Hail, Hail: Belly and the making of King

Together for barely four years, Belly, the Rhode Island band made-up of Tanya Donelly, Gail Greenwood, and brothers Tom and Chris Gorman, managed an unexpected amount of success during a period in the early ‘90s when music that often had little in common was sold in very large quantities, under the catch-all term “alternative.” And twenty years after abruptly announcing their break-up, it feels like they came and went in a flash. “It was really fast,” is how Donelly describes the band’s early trajectory. “The locomotion started almost out of the gate. There was no slow build. Which made it very exciting but, also, I think we were all just kind of freefalling for a while because it was like, 'What's happening?' ”

Belly’s early momentum was helped along by the decade of work Donelly had already put in. She founded Throwing Muses with her half-sister, Kristin Hersh, while both were just in high school, and in 1986, when Donelly was only 19 years old, the band signed to the English label 4AD. Throwing Muses was the first American band to sign with 4AD, where they joined a roster that included The Birthday Party, Bauhaus, Modern English, Dead Can Dance, The The, and Cocteau Twins. Throwing Muses would also help bring their friends in The Pixies to the attention of the label. Both bands were part of a bustling Boston music scene that included The Lemonheads, Blake Babies, Galaxie 500, and Big Dipper. “There were moments of awareness where you felt like, ‘There is so much good music in this town,’ ” says Donelly. “Bands like the Neighborhoods, and the Zulus, and Lazy Susan, who were amazing. Aside from the ones that got a lot of exposure, the whole scene was so rich at that time. You could go out any night of the week and see something amazing. It was really a special time.”

Donelly also worked with Pixies bassist Kim Deal to form The Breeders, and in 1990 that band released its debut album. Pod was predominantly a vehicle for Deal’s songs, and the original idea had been for Donelly to write the majority of the material for the follow-up. Instead, she formed a new band with friends from the tightly knit musical community in her hometown of Newport, Rhode Island; Fred Abong, the former bassist from Throwing Muses, and the Gorman brothers, Tom on guitar and Chris on drums. “Anyone who took music seriously [was] hanging out together,” says Chris Gorman. “Even if it was different genres, [Newport] was small enough that you all knew each other.”

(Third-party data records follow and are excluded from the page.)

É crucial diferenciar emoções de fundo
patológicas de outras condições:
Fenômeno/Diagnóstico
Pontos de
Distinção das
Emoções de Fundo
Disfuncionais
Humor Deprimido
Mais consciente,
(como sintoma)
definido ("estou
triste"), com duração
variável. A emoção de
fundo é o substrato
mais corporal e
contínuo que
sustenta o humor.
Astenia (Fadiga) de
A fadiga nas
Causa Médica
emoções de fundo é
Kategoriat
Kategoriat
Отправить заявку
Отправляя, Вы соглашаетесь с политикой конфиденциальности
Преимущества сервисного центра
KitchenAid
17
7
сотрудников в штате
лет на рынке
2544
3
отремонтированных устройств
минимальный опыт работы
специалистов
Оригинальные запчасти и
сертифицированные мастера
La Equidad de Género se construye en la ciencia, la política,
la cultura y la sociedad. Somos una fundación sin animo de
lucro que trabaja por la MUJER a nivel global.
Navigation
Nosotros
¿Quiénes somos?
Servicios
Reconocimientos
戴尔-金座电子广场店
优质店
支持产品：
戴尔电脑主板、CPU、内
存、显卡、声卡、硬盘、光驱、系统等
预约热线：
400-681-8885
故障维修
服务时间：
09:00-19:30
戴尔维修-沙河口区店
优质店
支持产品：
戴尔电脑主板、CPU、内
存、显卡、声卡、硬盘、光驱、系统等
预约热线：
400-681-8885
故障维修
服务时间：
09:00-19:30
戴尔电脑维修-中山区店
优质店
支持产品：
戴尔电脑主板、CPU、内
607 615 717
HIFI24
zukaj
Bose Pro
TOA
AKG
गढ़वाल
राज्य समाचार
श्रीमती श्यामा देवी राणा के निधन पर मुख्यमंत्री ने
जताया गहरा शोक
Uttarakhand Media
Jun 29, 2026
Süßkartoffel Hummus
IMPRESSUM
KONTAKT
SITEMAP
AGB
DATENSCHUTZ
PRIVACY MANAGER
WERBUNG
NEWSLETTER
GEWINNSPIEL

After a series of EPs, Belly released its debut album in 1993 on 4AD in England and Sire/ Reprise in America. Star used jarring, often nightmarish images, as the building blocks for songs about mortality, control, and the horror caused by the lack of it. In a 2013 interview with Spectrum Culture, Donelly said the album “was really me killing my childhood.” The songwriting was recognizably pop, though, and Star became an unexpected hit in the commercial rush that followed with the massive success of Nirvana’s Nevermind. “There were a lot of people having moderate success,” says Donelly, “but still within the framework of the indie system. There were bands that were quote unquote breaking but then Nirvana changed the framework entirely. There was a scramble to figure out how this was going to affect everybody, especially around things like radio play and MTV, which had never really been part of my relationship with my record labels.”